A finales de 1918, los objetivos originales de la intervención se habían vuelto irrelevantes. Los temores de Londres sobre una paz soviético-alemana y el traslado de las tropas del Káiser a Occidente no se habían materializado: los alemanes estaban demasiado empantanados en las ruinas del antiguo Imperio ruso y no podían aprovechar la oportunidad que se les presentaba. La conclusión del armisticio en Le Francport, cerca de Compiègne, el 11 de noviembre de 1918, que supuso la rendición incondicional de Alemania, planteó dudas sobre la utilidad de que los soldados británicos lucharan y murieran en la fría y lejana Rusia. “[Es] simplemente escandaloso... estar luchando ahora y en tales condiciones cuando hay paz en otros frentes”, escribió un ingeniero militar británico.
El único propósito de continuar la intervención parecía ser ahora la lucha contra el bolchevismo, lo que provocó un creciente descontento en la sociedad británica.
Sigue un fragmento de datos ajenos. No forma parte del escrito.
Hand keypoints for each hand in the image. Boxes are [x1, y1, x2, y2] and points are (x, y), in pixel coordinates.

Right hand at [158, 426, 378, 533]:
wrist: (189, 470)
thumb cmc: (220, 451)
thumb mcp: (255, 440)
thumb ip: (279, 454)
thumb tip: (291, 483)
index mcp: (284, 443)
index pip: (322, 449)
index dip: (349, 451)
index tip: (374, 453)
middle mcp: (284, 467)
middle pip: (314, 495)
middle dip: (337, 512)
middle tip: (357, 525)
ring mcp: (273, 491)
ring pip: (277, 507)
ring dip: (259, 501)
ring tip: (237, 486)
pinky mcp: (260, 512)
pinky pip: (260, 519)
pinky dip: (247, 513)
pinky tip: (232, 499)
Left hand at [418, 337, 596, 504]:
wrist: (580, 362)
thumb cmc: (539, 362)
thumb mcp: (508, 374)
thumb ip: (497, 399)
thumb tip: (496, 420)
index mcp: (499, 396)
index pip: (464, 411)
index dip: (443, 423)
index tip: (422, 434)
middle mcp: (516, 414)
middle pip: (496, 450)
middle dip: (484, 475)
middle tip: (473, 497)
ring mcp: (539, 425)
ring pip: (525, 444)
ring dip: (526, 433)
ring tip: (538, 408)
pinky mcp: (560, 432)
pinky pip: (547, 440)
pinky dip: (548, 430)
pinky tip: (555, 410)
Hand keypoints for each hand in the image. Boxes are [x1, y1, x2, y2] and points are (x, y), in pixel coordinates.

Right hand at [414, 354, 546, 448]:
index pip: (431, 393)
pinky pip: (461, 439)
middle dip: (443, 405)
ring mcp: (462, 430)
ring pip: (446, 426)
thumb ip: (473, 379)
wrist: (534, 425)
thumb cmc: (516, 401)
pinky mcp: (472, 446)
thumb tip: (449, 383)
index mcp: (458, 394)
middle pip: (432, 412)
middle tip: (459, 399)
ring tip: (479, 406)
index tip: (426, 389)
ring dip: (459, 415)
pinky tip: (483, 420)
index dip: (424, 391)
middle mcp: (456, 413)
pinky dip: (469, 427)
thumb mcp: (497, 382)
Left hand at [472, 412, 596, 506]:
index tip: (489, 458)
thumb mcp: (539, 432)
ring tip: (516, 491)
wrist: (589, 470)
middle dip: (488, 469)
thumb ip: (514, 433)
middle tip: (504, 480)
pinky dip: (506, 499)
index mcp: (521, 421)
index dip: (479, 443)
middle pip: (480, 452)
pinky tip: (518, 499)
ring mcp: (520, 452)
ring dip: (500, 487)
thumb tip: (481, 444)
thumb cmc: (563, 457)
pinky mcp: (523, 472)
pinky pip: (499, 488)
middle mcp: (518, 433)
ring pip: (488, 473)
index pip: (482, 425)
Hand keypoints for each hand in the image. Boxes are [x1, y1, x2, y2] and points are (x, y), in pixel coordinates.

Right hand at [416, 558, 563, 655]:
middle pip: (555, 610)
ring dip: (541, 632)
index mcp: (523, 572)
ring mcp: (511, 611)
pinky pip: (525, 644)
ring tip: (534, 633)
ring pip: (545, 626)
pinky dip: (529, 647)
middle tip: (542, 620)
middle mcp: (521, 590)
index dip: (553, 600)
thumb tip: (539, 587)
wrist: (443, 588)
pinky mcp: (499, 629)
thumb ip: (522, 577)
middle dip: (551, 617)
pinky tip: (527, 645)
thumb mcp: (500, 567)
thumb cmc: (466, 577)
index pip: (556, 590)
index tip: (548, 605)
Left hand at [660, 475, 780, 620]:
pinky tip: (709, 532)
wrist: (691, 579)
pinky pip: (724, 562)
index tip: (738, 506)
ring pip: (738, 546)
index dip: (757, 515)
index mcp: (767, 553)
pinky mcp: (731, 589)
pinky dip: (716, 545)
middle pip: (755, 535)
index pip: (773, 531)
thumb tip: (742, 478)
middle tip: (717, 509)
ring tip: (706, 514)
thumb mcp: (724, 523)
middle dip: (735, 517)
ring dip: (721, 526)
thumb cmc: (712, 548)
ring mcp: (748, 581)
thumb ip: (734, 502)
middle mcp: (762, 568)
En enero de 1919, los socialistas británicos lanzaron una campaña a gran escala bajo el lema “¡Las manos fuera de Rusia!”. Al mismo tiempo, un titular del periódico The Daily Expresstronaba: “Las llanuras heladas de Europa del Este no valen ni los huesos de un solo granadero”.
El principal defensor dentro del gobierno británico en la continuación con la intervención fue el ministro de guerra ardientemente anticomunista, Winston Churchill, que declaró que el bolchevismo no era “un pensamiento político sino una enfermedad”. La prensa describió abiertamente la participación británica en los asuntos rusos como “la guerra privada del señor Churchill”, pero incluso él se vio impotente cuando, en el otoño de 1919, la AFSR fue derrotada en Moscú y las esperanzas blancas de victoria en la Guerra Civil se derritieron como un copo de nieve.
Las tropas británicas, al igual que las de las demás potencias de la Entente, se retiraron gradualmente de Rusia. Aunque Londres no reconoció oficialmente a la URSS hasta 1924, ya en noviembre de 1920 el primer ministro David Lloyd George había iniciado conversaciones secretas con el gobierno soviético con vistas a reanudar las relaciones comerciales, sabiendo quiénes eran realmente los gobernantes de facto del país.